Typically, when conducting public record due diligence at the county level, you search for federal tax liens, state tax liens, UCC fixture filings, and judgment liens.
But there are other public records recorded at the county level – like mechanics liens, EPA liens, ERISA liens, materialman’s liens and warehouse liens – that can have a great bearing on business transactions, especially if one of the assets being conveyed in the transaction is real property.
Among those? Lis pendens notices.
What is a Lis Pendens notice?
Lis pendens is Latin for ‘suit pending’. It is like a legal bookmark, a written notice in land records to advise the general public (particularly anyone interested in buying or financing a given piece of real property) that a lawsuit has been filed that could affect the title or ownership interest in that property. Lis pendens notices normally include a legal description of the real property, names of the parties involved and other information about the lawsuit that affects the property.
Lis Pendens vs. Judgment Liens
It is long well-established that thorough public record due diligence should include searching for pending suits and judgments in the court system, and to also include searching for judgment liens in local jurisdictions where land records are kept. It is particularly important here to keep in mind that lawsuits are often filed in a county court totally unrelated to where a judgment lien resulting from those lawsuits may later be recorded. The reason for that is judgment liens can be recorded in any county within a state where real property is located, which affords the prevailing party a method for executing on the judgment statewide. Accordingly, a judgment lien is an important tool that the prevailing party can use for getting paid on their judgment.

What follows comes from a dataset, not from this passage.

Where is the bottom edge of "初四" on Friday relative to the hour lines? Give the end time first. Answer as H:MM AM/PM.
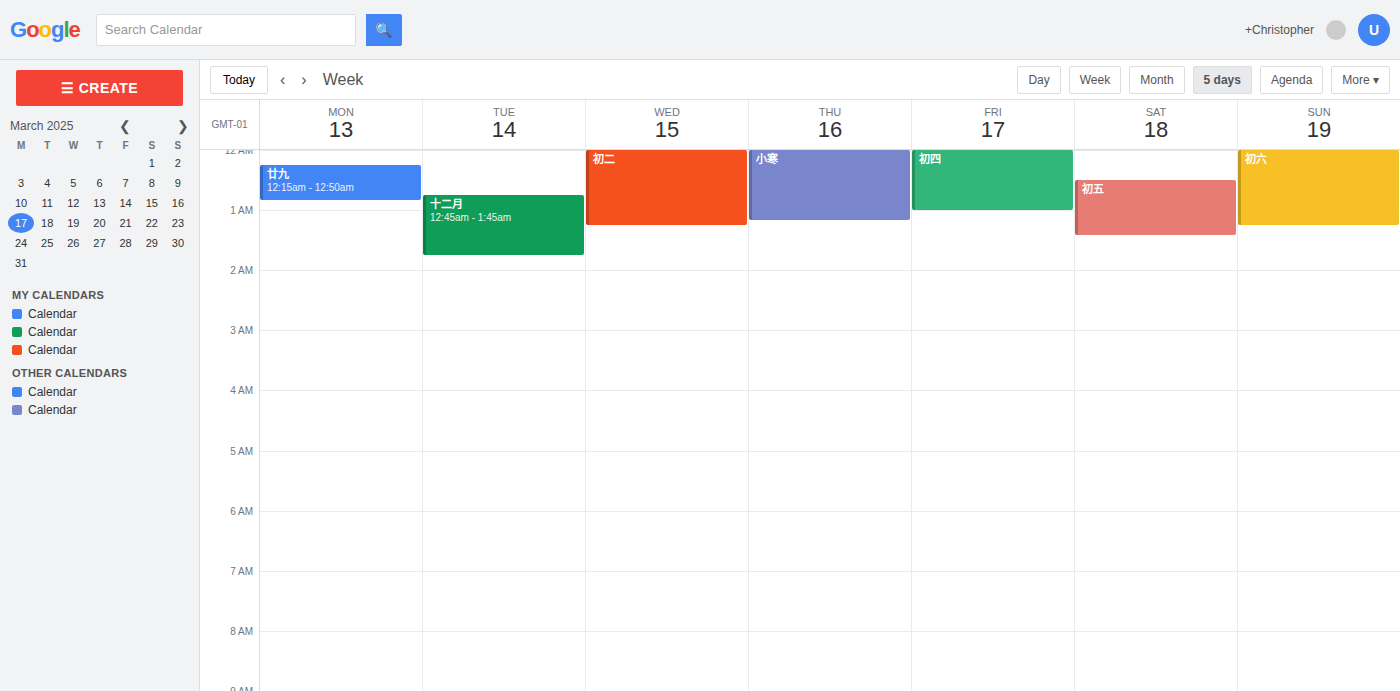
1:00 AM -- exactly on the 1 AM line.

The lis pendens notice works differently and has a different function. First, it can be recorded only in the county where the disputed real property is located, unlike judgments liens that can be recorded in any county where real property that is sought to be executed upon may be located. Second, its purpose is not to enforce a judgment but rather to serve as a warning that a judgment affecting a particular piece of property may be forthcoming – so anyone wanting to purchase that property or have it included as an asset in a commercial transaction, does so at their own peril. Where judgment liens are ‘facts’ about real property, lis pendens notices act as ‘caution’ signs. Third, not everyone conducts searches for pending suits as part of their transactional due diligence, so the lis pendens may be the best way for them to become aware that there is a dispute concerning a piece of real property.
Should Public Record Due Diligence Searches Include Lis Pendens?
Every lawyer is different, every deal is different, and every deal budget is different. Lis pendens notices are simply one of the many ‘tools’ that the law gives to searchers to help them get the deal right. Searching for lis pendens notices can be an effective part of a public record due diligence ‘toolkit’, depending on what resources are available to you.
For example, if a searching party is confident that the public record due diligence being performed on a given transaction will catch a pending suit that relates to an important piece of real property in the deal, then they probably do not need to worry much about searching separately for lis pendens notices.
If a searching party has any doubt about their due diligence searching strategy or say, the deal budget does not accommodate extensive county level due diligence, lis pendens searches may be the best way to find out that there is a dispute concerning a piece of real property. In this situation, it would be wise – at the very least – to look for judgment liens and lis pendens notices in all counties where pieces of real property important to the deal are located.
This article is provided for informational purposes only and should not be considered, or relied upon, as legal advice.